Delays and spending over-runs are endemic, according to Bernstein, which estimates that projects in Australia run from 15 percent to 50 percent over their original cost estimates. BHP Billiton Ltd., the world’s biggest mining company, and rivals are also being dogged by surging costs. Producers of everything from gold to coal are firing workers and putting assets up for sale, as they are squeezed by unfavorable foreign exchange rates, lower prices and higher labor costs.
Woodside reached a deal last year to sell a 14.7 percent stake in Browse to Mitsubishi Corp. and Mitsui & Co. for $2 billion. BHP Billiton Ltd., Australia’s largest oil producer, agreed in December to sell its stake in Browse to PetroChina Co., the nation’s biggest energy producer, for $1.63 billion.
The deal with Mitsubishi and Mitsui, which included an agreement for sales from Browse, didn’t have any penalties attached for delays, Coleman said.
Shell believes that its floating LNG technology is “the fastest, most economic and the best technical solution available for Browse,” Ann Pickard, chair of the company’s Australian operations, said today in an e-mailed statement.
The Browse partners probably will opt to process the gas on a floating LNG vessel after determining that the proposal for a new processing hub on the coast isn’t viable, potentially leading to delays, Goldman Sachs Australia Pty’s Sydney-based analysts Mark Wiseman and Anthony Ta said in a February report.
“We’ve been looking at other options for a period of time, and those options aren’t anywhere near as mature,” Coleman said at a news conference. “If you can find an alternative technology path you are comfortable with, then we could be back to the same decision point as early as two years from now.”
Shell is developing the Prelude floating LNG venture off Australia, estimated this month to cost $12 billion by Deutsche Bank’s Melbourne-based analyst John Hirjee.

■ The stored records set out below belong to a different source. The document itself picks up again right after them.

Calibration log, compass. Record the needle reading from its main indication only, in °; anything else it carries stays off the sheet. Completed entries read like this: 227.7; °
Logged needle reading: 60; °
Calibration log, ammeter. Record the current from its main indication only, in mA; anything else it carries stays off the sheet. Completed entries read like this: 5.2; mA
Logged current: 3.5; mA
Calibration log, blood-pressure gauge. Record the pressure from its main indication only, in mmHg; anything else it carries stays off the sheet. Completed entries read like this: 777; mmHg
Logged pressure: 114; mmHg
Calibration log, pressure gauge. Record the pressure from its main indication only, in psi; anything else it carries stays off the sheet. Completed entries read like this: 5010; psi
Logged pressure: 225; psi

Exxon Mobil Corp. and partner BHP plan to decide in 2014 or 2015 whether to build the Scarborough project off Western Australia, which would be the world’s biggest floating LNG development.
Developing the gas resource offshore isn’t in the best interests of the nation, Western Australia’s Premier Colin Barnett said today in an e-mailed statement.

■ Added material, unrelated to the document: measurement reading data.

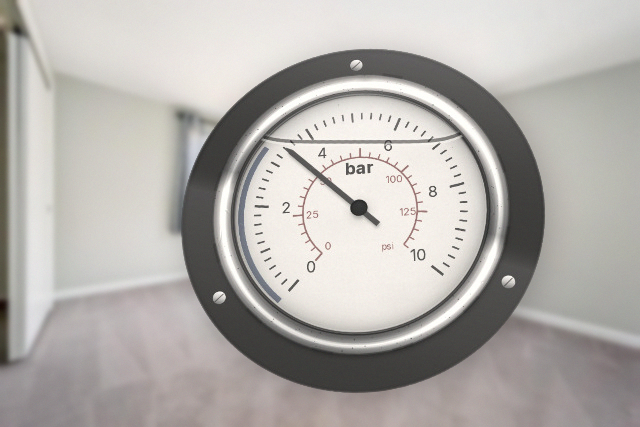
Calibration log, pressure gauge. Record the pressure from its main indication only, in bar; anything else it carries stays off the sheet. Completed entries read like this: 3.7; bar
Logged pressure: 3.4; bar
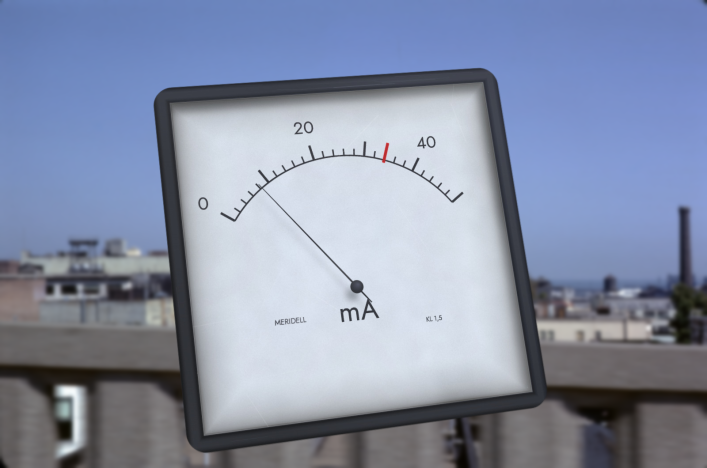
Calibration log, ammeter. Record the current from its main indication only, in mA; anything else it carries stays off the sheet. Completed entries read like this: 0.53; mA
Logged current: 8; mA
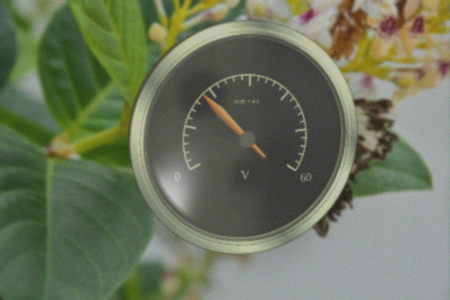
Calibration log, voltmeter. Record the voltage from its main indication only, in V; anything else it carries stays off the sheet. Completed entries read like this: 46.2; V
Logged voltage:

“While I acknowledge that this was a commercial decision by Woodside and its joint venture partners, I am bitterly disappointed,” Barnett said in the statement.
Woodside estimated the project would have created as many as 8,000 jobs during construction and generated as much as A$50 billion in gross domestic product for the Australian economy.
Australia’s unemployment rate climbed in March to the highest level in more than three years, the statistics bureau said yesterday in Sydney. General Motors Co.’s Holden division this week announced further job-cut plans, saying it will trim about 500 jobs while citing the local dollar’s strength, and currency devaluations in competing markets.
Chevron said in December that the cost of its Gorgon LNG venture jumped 21 percent to A$52 billion on local currency gains and higher labor expenses. BG, operator of one of three LNG projects under construction in Queensland state, said last year the cost of its venture rose 36 percent to $20.4 billion because of increases in the local currency, rising labor and material costs and higher regulatory expenses.